_Stated problem_: Copy out every line of the listing below, keeping each character as it appears, and leave out the pictures.

---------------

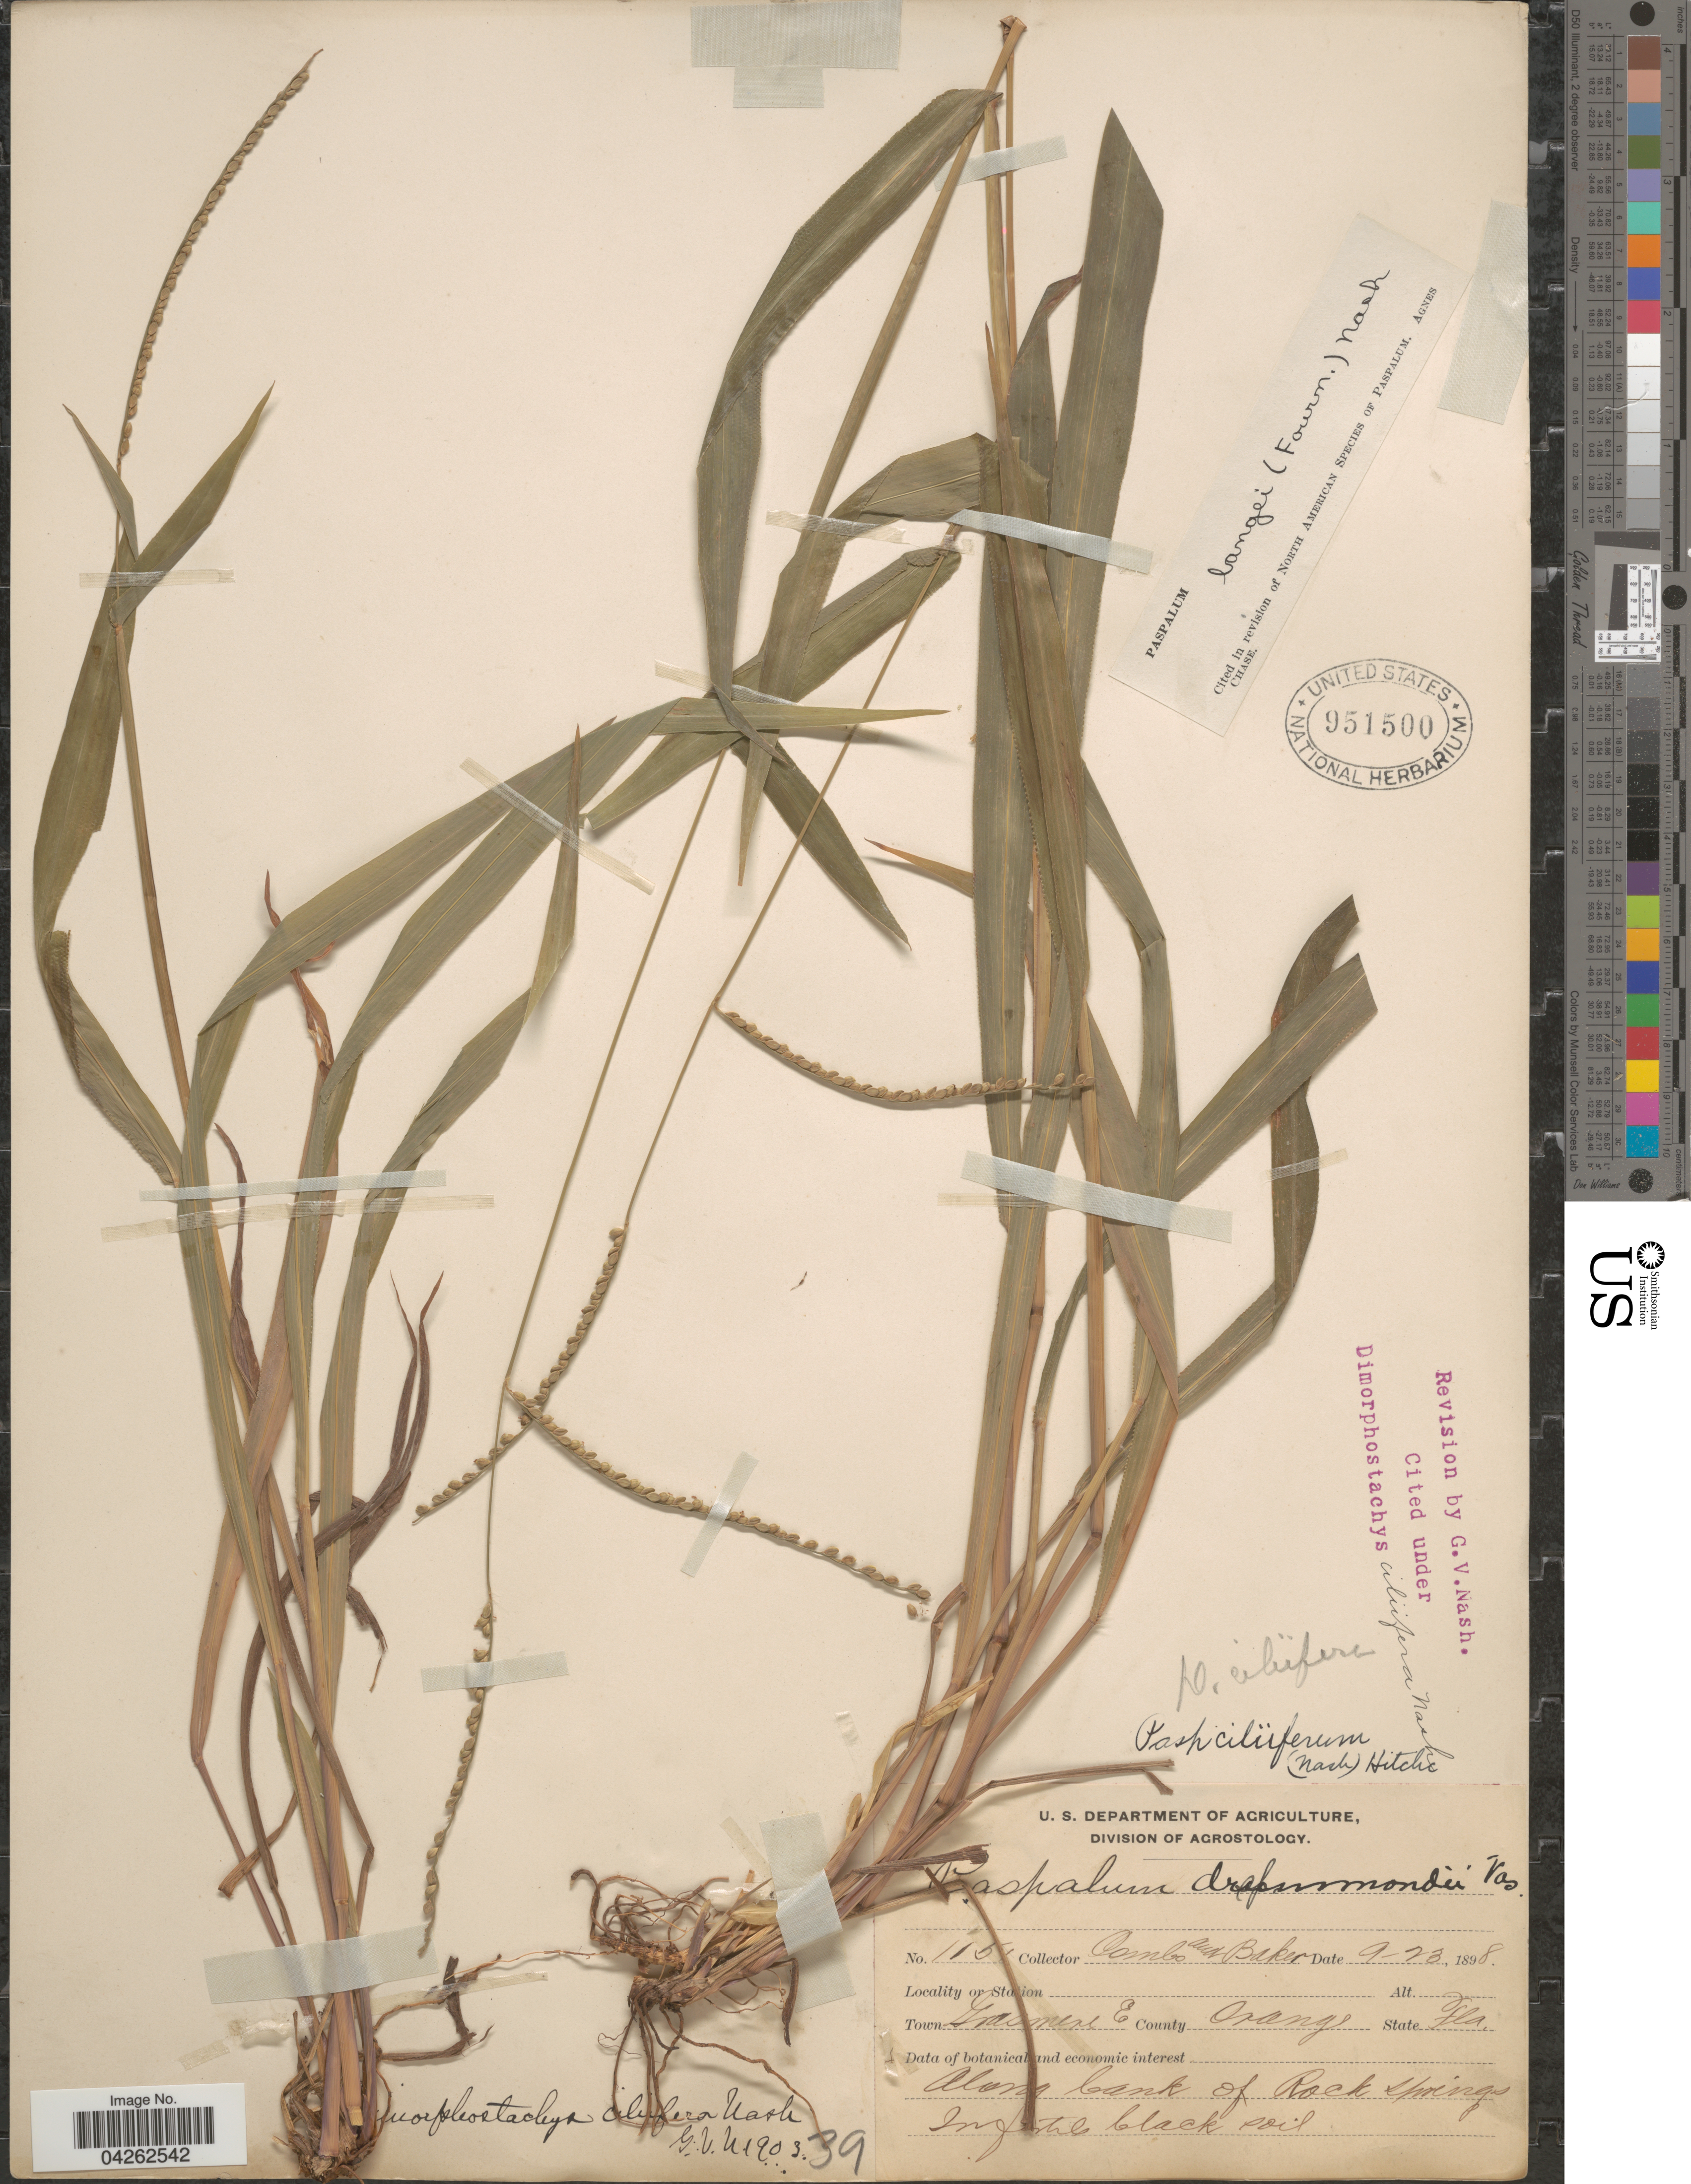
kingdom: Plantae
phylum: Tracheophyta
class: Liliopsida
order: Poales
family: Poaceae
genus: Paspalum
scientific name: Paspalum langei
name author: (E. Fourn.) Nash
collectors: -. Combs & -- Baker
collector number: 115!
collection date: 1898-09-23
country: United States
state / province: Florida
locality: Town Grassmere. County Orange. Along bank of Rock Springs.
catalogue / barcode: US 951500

---------------

_Reply to the exercise_:
kingdom: Plantae
phylum: Tracheophyta
class: Liliopsida
order: Poales
family: Poaceae
genus: Paspalum
scientific name: Paspalum langei
name author: (E. Fourn.) Nash
collectors: -. Combs & -- Baker
collector number: 115!
collection date: 1898-09-23
country: United States
state / province: Florida
locality: Town Grassmere. County Orange. Along bank of Rock Springs.
catalogue / barcode: US 951500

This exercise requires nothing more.